SRB referred the case to the General Court requesting an annulment of the EDPS decision on the basis that the data shared with Deloitte were not personal data but anonymised data. It relied on the fact that Deloitte did not hold a decoding key to the alphanumeric codes, meaning it had no legal means to identify the data subjects from the data set provided to them by SRB.
General Court decision
Issue 1 – whether Deloitte, as data holder of the data set it received from SRB, processed pseudonymised or anonymised data
The General Court looked to the Breyer decision and stated:
it is…apparent… that, in order to determine whether the information transmitted to Deloitte constituted personal data, it is necessary to put oneself in Deloitte’s position in order to determine whether the information transmitted relates to ‘identifiable persons’ [para. 97] (emphasis added).
The General Court focused on the fact that Deloitte only processed an alphanumeric code appearing on each response, which did not make it possible to identify each author who completed the survey. It held that the EDPS was “incorrect” to only assess the perspective of SRB in holding that the data were pseudonymised because they were re-identifiable to SRB. The General Court further held that the EDPS should have considered Deloitte’s perspective and whether it had the legal means to identify the individuals (as the authors of the survey comments).
The General Court ruled in favour of SRB on the ground that it was impossible for Deloitte to identify any individual from the data set, finding that the risk of re-identification was low (applying Breyer). The General Court did not set out any criteria for data to be considered anonymous.
Issue 2 – whether views or opinions are always personal data
The General Court looked at the Nowak decision (Case C-434/16) to determine if the information in the survey comments related to identified or identifiable individuals such that it constituted personal data. It reiterated that whether information constitutes personal data is based on a case-by-case “examination of whether, by its content, purpose or effect, a view is linked to a particular person”.

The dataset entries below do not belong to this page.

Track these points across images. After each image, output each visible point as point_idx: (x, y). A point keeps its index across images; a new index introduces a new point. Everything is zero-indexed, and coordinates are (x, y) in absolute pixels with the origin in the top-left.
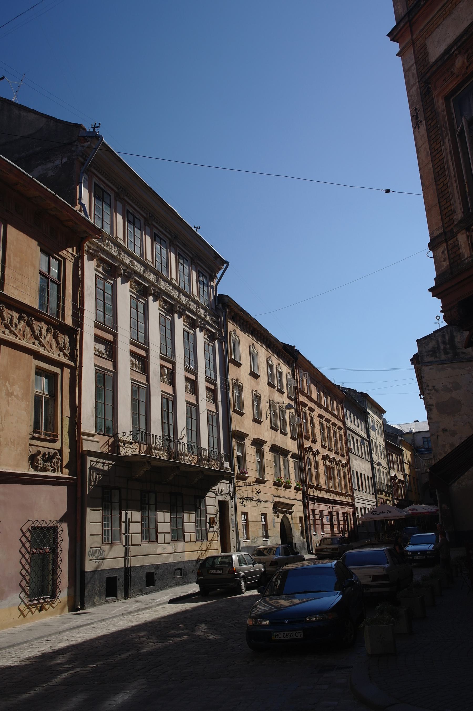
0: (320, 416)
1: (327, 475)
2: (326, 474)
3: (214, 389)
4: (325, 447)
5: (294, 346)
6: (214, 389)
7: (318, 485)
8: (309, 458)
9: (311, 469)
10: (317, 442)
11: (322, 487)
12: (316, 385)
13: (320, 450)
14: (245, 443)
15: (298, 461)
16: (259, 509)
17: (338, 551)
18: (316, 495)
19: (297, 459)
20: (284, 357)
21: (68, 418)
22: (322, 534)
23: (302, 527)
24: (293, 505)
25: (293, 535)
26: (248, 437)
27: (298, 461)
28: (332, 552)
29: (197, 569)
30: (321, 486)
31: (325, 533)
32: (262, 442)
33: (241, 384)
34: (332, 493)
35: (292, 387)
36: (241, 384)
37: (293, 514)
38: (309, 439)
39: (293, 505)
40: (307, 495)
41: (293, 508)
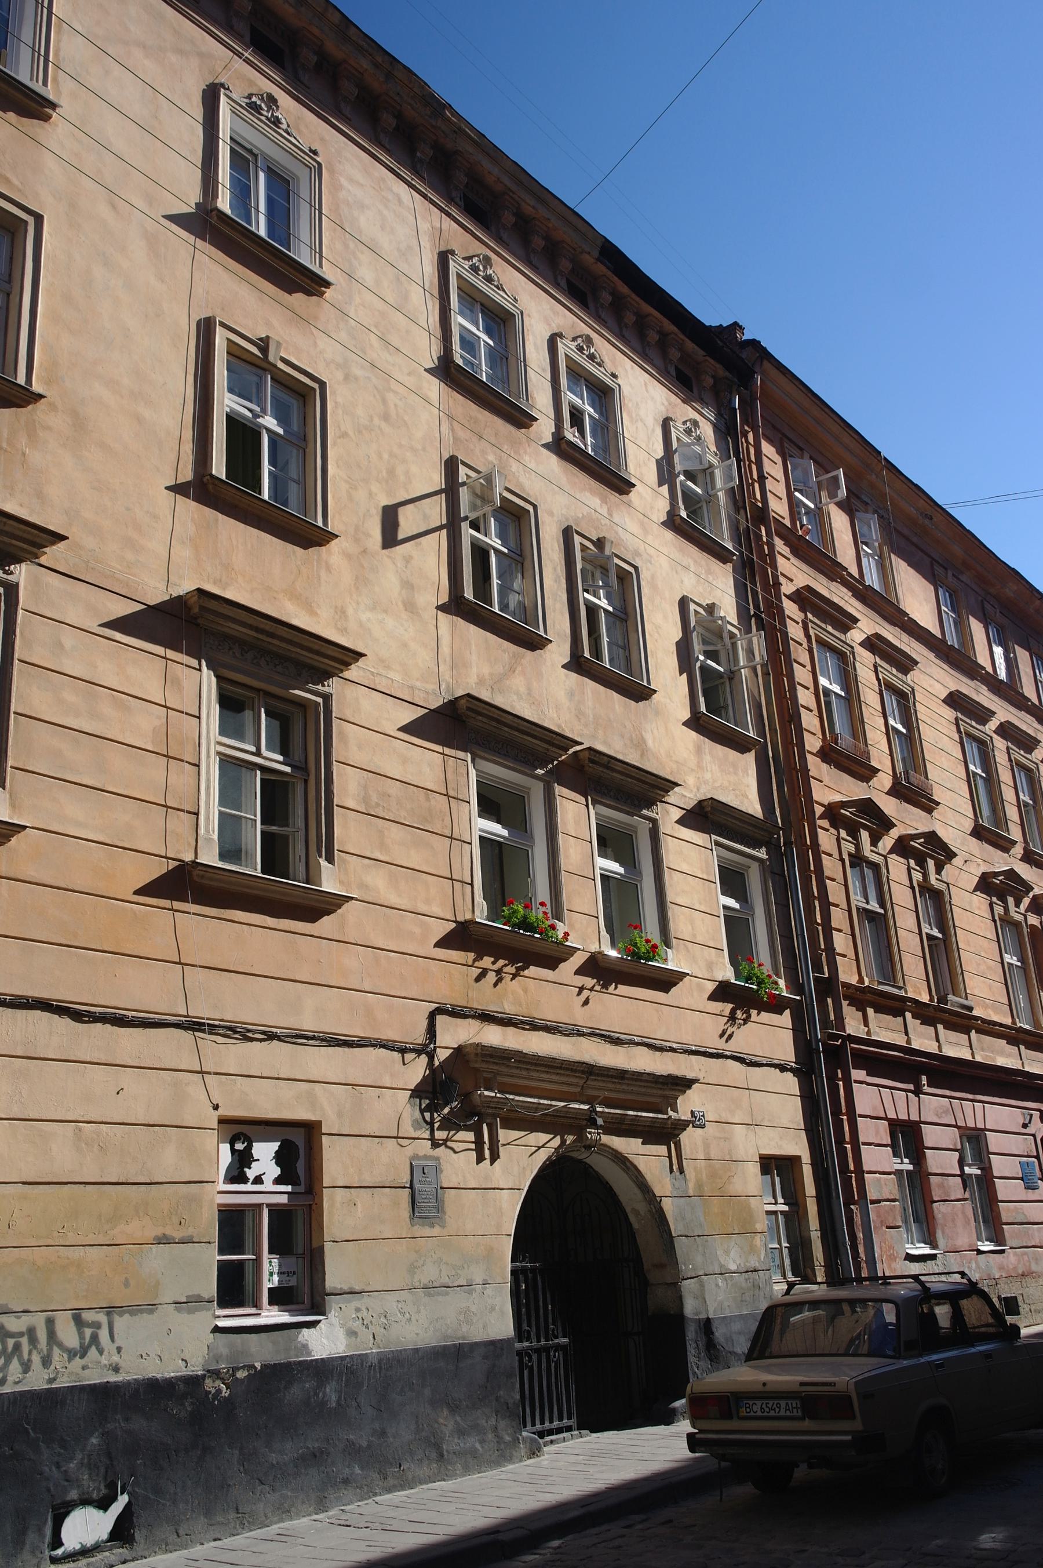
0: (1006, 730)
1: (1024, 968)
2: (1011, 959)
3: (685, 674)
4: (1008, 845)
5: (736, 326)
6: (685, 674)
7: (943, 999)
8: (875, 867)
9: (885, 916)
10: (938, 804)
11: (975, 1013)
12: (934, 575)
13: (889, 806)
14: (327, 698)
15: (765, 857)
16: (762, 1120)
17: (857, 1425)
18: (950, 1052)
19: (755, 844)
20: (642, 336)
21: (838, 950)
22: (980, 1252)
23: (795, 1218)
24: (684, 1084)
25: (686, 1268)
26: (673, 797)
27: (762, 854)
28: (807, 1424)
29: (88, 1493)
30: (971, 1009)
31: (1011, 1242)
32: (318, 653)
33: (631, 570)
34: (979, 1031)
35: (721, 495)
36: (631, 570)
37: (689, 1138)
38: (1008, 845)
39: (684, 1084)
40: (836, 1037)
41: (687, 1104)
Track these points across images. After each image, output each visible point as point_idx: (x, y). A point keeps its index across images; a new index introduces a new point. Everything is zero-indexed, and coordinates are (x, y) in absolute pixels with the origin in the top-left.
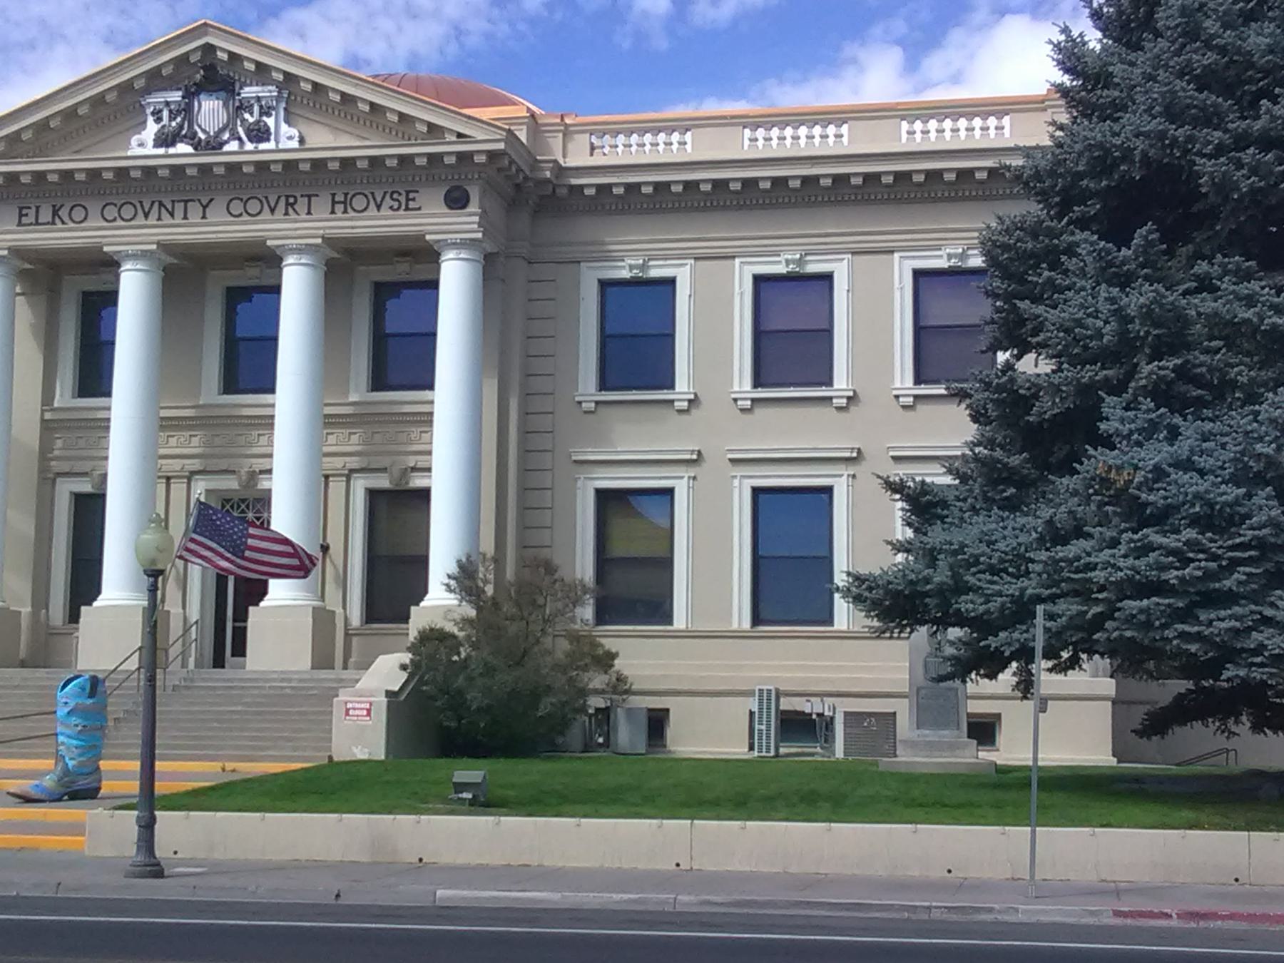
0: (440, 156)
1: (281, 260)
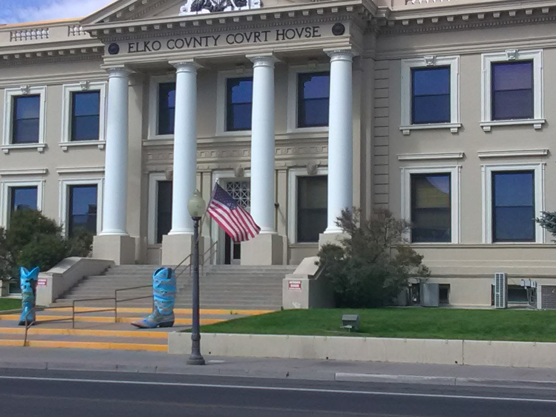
1: (253, 64)
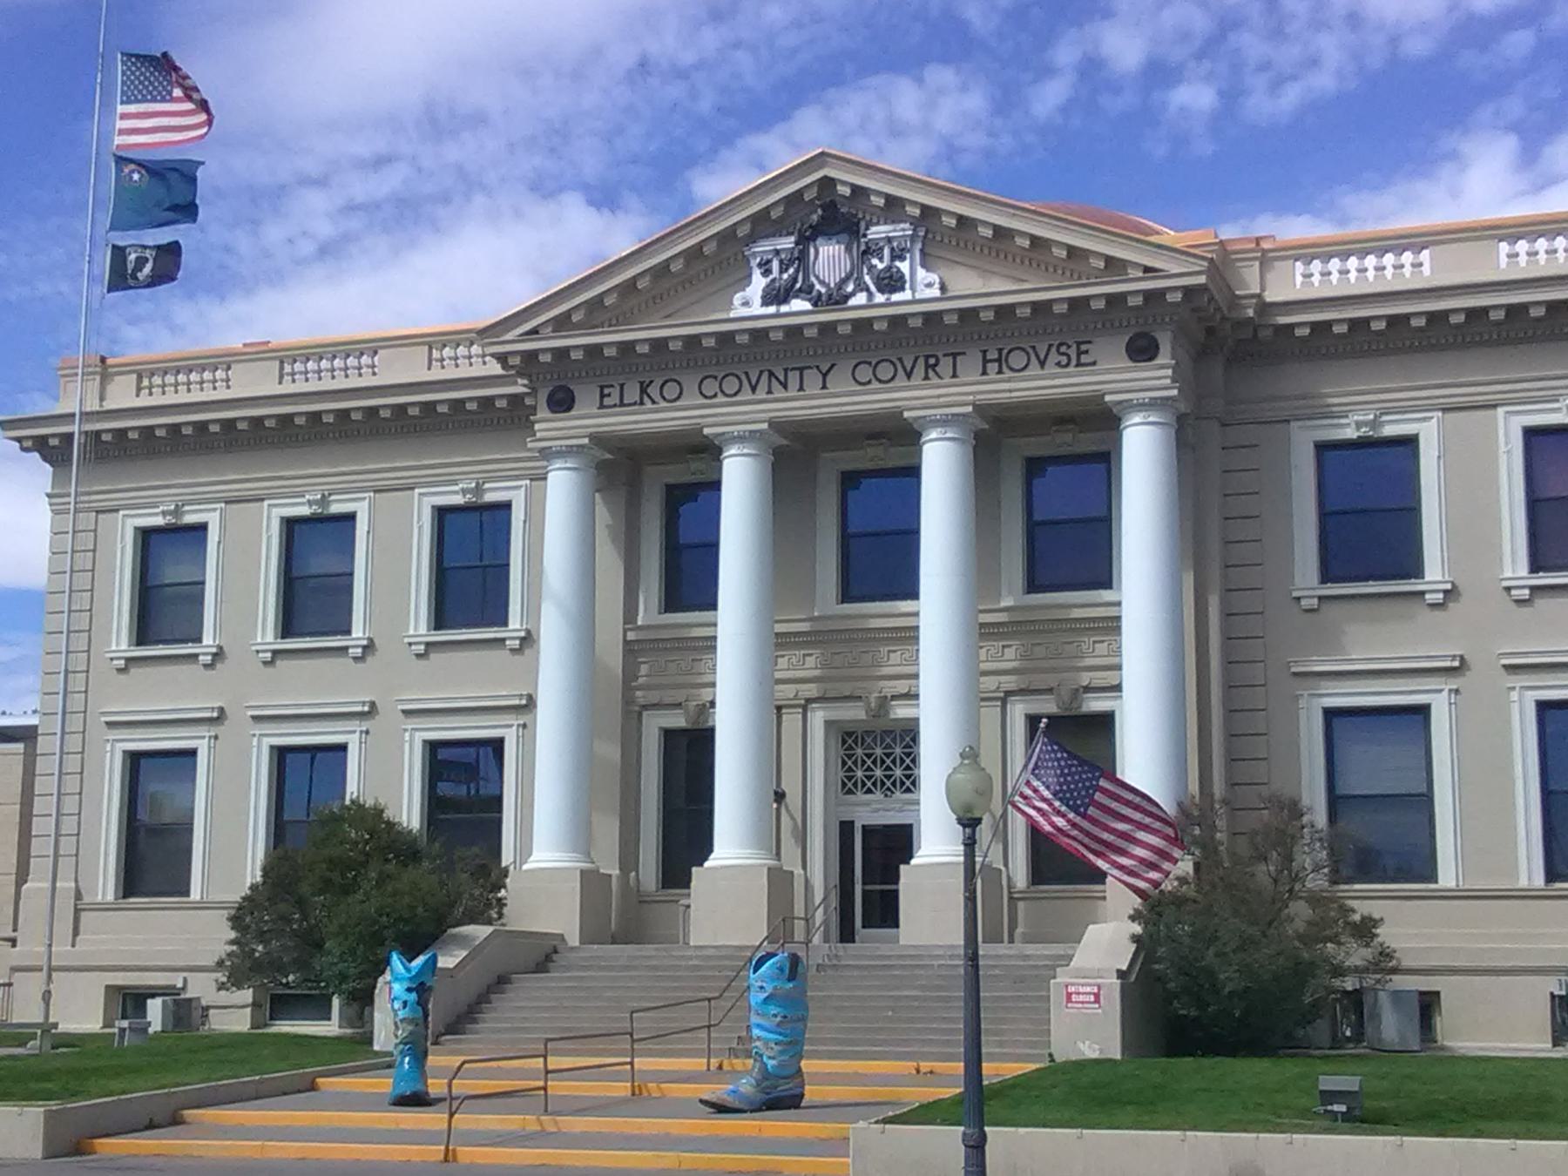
0: (1122, 297)
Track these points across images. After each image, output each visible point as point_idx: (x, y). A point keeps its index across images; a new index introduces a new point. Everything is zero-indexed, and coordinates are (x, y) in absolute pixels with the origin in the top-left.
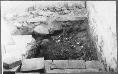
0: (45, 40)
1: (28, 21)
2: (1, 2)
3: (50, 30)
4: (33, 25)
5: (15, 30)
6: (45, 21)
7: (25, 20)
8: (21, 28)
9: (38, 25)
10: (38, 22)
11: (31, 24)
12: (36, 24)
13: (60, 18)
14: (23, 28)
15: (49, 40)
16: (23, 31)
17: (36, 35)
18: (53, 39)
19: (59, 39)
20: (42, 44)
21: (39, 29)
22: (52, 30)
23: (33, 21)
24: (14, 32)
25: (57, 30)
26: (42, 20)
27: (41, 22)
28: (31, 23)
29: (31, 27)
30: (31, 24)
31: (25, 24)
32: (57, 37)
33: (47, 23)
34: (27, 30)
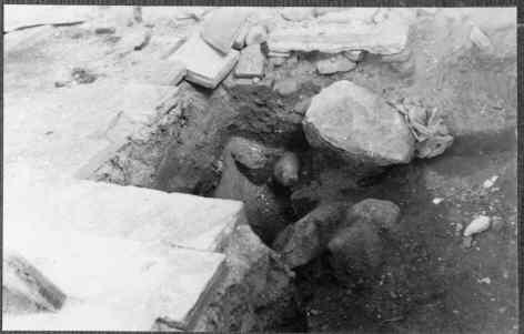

The General Court held that the EDPS failed to conduct such an examination. Therefore, it could not be concluded that the data shared by SRB with Deloitte could constitute personal data.
Business impact for processing personal data
This decision potentially shifts the goalposts for businesses in the context of data anonymisation. If upheld by the CJEU, the decision makes clear that if a data holder has no legal or technical means to identify individuals from a particular data set, then it will be considered anonymised data. Anonymised data is not considered personal data and GDPR will not apply to the data in question in that specific scenario.
Courts will need to consider the perspective of the data holder (as a data recipient) and not simply whether it is personal data from the perspective of the controller. This decision may encourage EU regulators to embrace a broader approach to data anonymisation (which, to date, has been a significantly high bar to meet). As noted above, the General Court did not provide any detail about the threshold for “identifiability”, so the definitions of anonymisation and pseudonymisation are open to further judicial or legislative interpretation. The decision is a welcome logical approach to the application of GDPR and what should be considered personal data, pseudonymised data and anonymised data.
The decision, if upheld, will have practical implications for day-to-day data protection governance. For example, in the context of due diligence, sharing data as part of product integration (e.g. APIs). It will also extend to data subject access requests. Simply because a document is labelled as a “personal view or opinion” does not automatically mean it contains personal data concerning an individual. An objective and subjective assessment of the document remains necessary.